California to give $2,500 training grant to workers who lost jobs during pandemic
Living through a pandemic sucks, but for Diana McLaughlin, early 2020 was especially bad: A divorce in February 2020, societal shut-down in March, and as part of the COVID-19 economic fallout, she lost her job in April of that year, returning to full-time work only 18 months later.
California lawmakers had economically distressed folks like McLaughlin in mind when last year they approved half a billion dollars on education grants worth $2,500 to help workers displaced by the pandemic acquire new job-related skills.
McLaughlin is among the first 3,000 or so recipients of this grant, adult learners who were issued checks in a pilot program this spring and summer. Now the state is opening the grant to a wide range of adults with low incomes who lost their jobs or saw their hours severely cut during the pandemic. Half of the grant funds are reserved for displaced workers with children under 18.
Officials expect to reach 190,000 people with this money, called the Golden State Education and Training Grant Program.
Among the few stipulations to receive the grant, applicants must fill out a short application that takes about 10 minutes to complete and attest that they lost a job or hours after March 4 2020, when Gov. Gavin Newsom declared a state of emergency. Applicants also must affirm that they weren’t enrolled in an educational or job-training program when they lost their jobs. There’s an income threshold as well.
Part of what makes the application quick to complete is how little it asks. Unlike other grant applications for college, this one is self-reported and self-certified, wrote Judith Gutierrez, spokesperson for the state financial aid agency running the grant, in an email. “We are not requesting any documentation,” she added.
McLaughlin wasted no time once she received her grant in June, 2022. After taking courses part-time at American River College, a community college in Sacramento, since October of 2020, she decided to go full-time to pursue her first ever-degree this fall and chose accounting as her major.
The $2,500 is paying for her textbooks, software required for schoolwork and other supplies — anything remaining she’s putting in a personal education account. Though she receives tuition waivers as part of a state financial aid program and additional dollars through the Cal Grant, the Golden State grant gives her extra confidence that she can afford an education while earning around $38,000 a year.
“I spend my lunch break doing schoolwork,” she said. After returning from the office, she takes her associate degree courses online.
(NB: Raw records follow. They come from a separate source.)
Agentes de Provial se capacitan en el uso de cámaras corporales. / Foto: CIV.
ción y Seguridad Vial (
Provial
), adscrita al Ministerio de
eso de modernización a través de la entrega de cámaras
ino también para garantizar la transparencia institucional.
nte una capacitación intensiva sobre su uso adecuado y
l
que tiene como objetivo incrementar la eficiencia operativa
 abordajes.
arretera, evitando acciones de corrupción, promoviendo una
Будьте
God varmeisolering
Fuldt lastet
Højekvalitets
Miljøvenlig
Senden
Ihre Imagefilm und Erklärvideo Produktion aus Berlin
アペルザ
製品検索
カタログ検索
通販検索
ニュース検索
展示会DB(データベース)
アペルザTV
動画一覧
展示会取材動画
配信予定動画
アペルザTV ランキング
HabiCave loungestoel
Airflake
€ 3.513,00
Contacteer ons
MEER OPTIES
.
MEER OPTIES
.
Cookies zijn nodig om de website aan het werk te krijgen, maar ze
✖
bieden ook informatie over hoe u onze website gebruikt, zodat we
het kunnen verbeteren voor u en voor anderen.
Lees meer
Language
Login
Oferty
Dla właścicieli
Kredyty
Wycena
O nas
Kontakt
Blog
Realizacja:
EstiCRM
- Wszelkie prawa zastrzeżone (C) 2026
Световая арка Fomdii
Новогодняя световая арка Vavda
McLaughlin’s younger son is a virtual charter school student, so the two complete their homework side by side.
“I feel that it’s showing him how important an education is and to never give up because here I am, 47, and in college,” she said.
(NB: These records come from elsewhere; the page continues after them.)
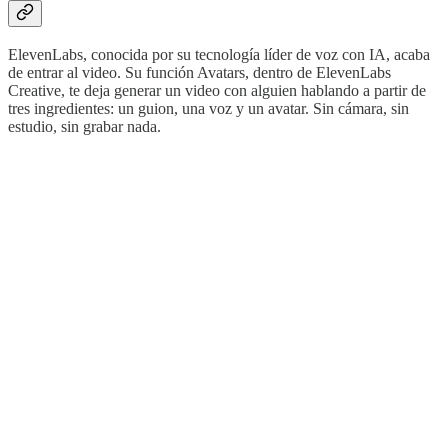
ElevenLabs, conocida por su tecnología líder de voz con IA, acaba
de entrar al video. Su función Avatars, dentro de ElevenLabs
Creative, te deja generar un video con alguien hablando a partir de
tres ingredientes: un guion, una voz y un avatar. Sin cámara, sin
estudio, sin grabar nada.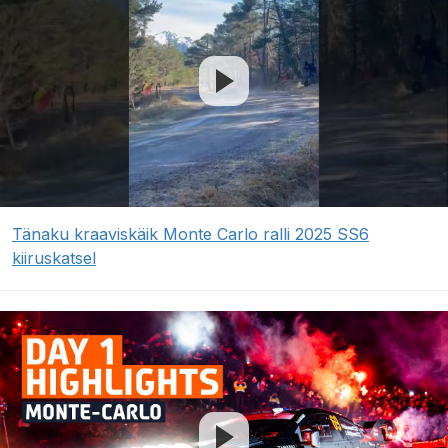
Tänaku kraaviskäik Monte Carlo ralli 2025 SS6
kiiruskatsel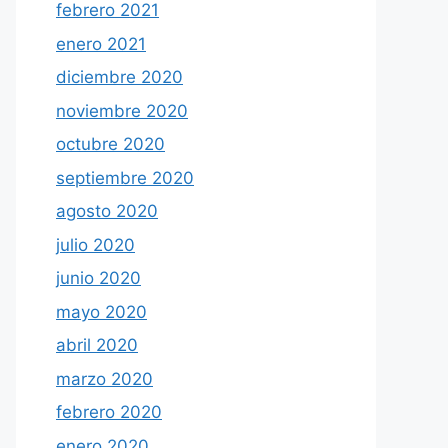
febrero 2021
enero 2021
diciembre 2020
noviembre 2020
octubre 2020
septiembre 2020
agosto 2020
julio 2020
junio 2020
mayo 2020
abril 2020
marzo 2020
febrero 2020
enero 2020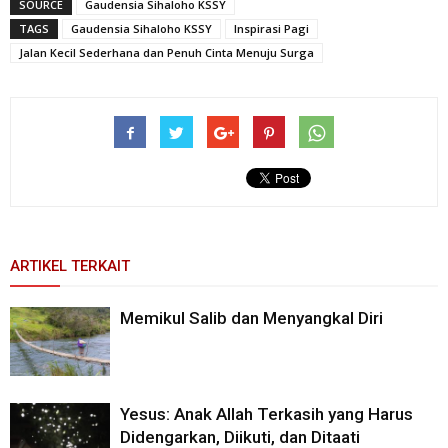
SOURCE
Gaudensia Sihaloho KSSY
TAGS
Gaudensia Sihaloho KSSY
Inspirasi Pagi
Jalan Kecil Sederhana dan Penuh Cinta Menuju Surga
ARTIKEL TERKAIT
Memikul Salib dan Menyangkal Diri
Yesus: Anak Allah Terkasih yang Harus
Didengarkan, Diikuti, dan Ditaati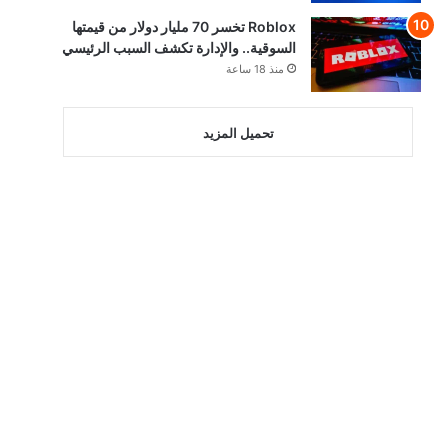
Roblox تخسر 70 مليار دولار من قيمتها
السوقية.. والإدارة تكشف السبب الرئيسي
منذ 18 ساعة
تحميل المزيد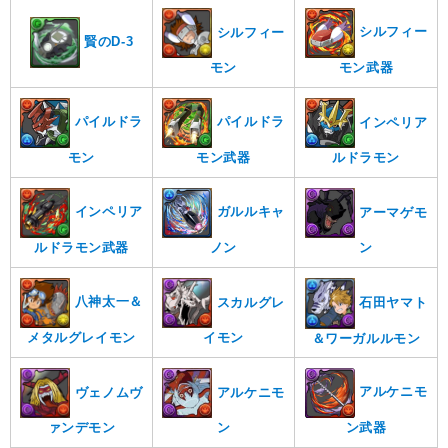
シルフィー
シルフィー
賢のD-3
モン武器
モン
パイルドラ
パイルドラ
インペリア
モン
モン武器
ルドラモン
ガルルキャ
インペリア
アーマゲモ
ノン
ルドラモン武器
ン
八神太一＆
スカルグレ
石田ヤマト
メタルグレイモン
イモン
＆ワーガルルモン
アルケニモ
ヴェノムヴ
アルケニモ
ン武器
ァンデモン
ン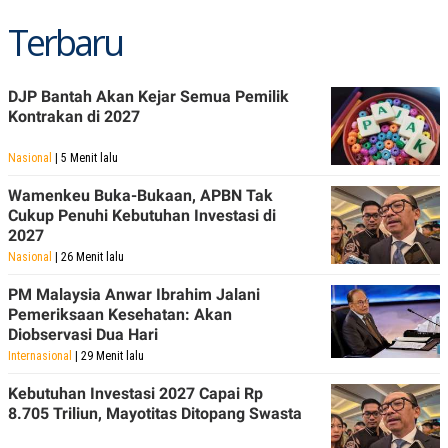
POLICY
Terbaru
DJP Bantah Akan Kejar Semua Pemilik
Kontrakan di 2027
Nasional
| 5 Menit lalu
Wamenkeu Buka-Bukaan, APBN Tak
Cukup Penuhi Kebutuhan Investasi di
2027
Nasional
| 26 Menit lalu
PM Malaysia Anwar Ibrahim Jalani
Pemeriksaan Kesehatan: Akan
Diobservasi Dua Hari
Internasional
| 29 Menit lalu
Kebutuhan Investasi 2027 Capai Rp
8.705 Triliun, Mayotitas Ditopang Swasta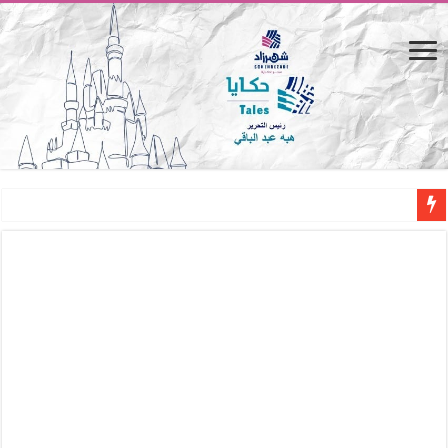
المصيف.. من كرسي على الشاطئ لتجربة حياة متكاملة
القاهرة «ألف ليلة وليلة».. كيف يتحول المكان إلى بطل في روايات مريم عبد العزيز؟ (
القاهرة «ألف ليلة وليلة».. كيف يتحول المكان إلى بطل في روايات مريم عبد العزيز؟ (
حين يتنفس الحجر.. المكان كبطل في أدب مريم عبد العزيز
كيوبيد.. حارس الحب الضائع في بيت الكريتلية
«كوم النور».. ريم بسيوني تُعيد الخديوي المنسي إلى الضوء
الأدب والساحرة المستديرة.. كيف قرأت الكتب شغف المصريين بكرة القدم؟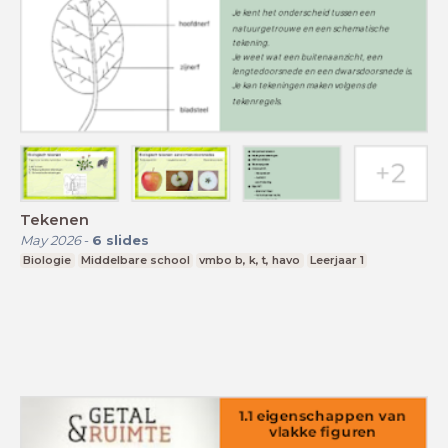
Tekenen
May 2026
-
6
slides
Biologie
Middelbare school
vmbo b, k, t, havo
Leerjaar 1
Expanding financial aid in California
At first blush the Golden State Education and Training grant, which will last through 2024 and is funded mostly through one-time federal stimulus funds, is yet another example of the state’s growing effort to lower the cost of college for adults and bring more Californians into college classrooms.
In the past two years, public funding grew by nearly 50% for the California Student Aid Commission, which oversees most of the higher-education grant aid to students, to nearly $3.6 billion. That growth includes more tuition and cash support for community college students, middle-class students at the University of California and California State University, students formerly in foster care, students raising children and the Golden State training grant, among others.
But the Golden State grant’s eligibility rules start where other state and federal grants drop off, extending cash assistance to would-be students who otherwise wouldn’t be eligible for traditional college financial aid.
The Golden State grant can cover education programs that are shorter than about four months — something the federal Pell and state Cal Grant do not. Students receiving the Golden State grant may also use the money for extension and so-called noncredit programs, such as English-as-a-second-language courses, bicycle repair and various landscaping certificates. There’s no minimum program length for this grant — and because state dollars cover some of the grant costs — undocumented students are also eligible for the $2,500. Anyone getting the grant needs to already know which training program they plan to pursue.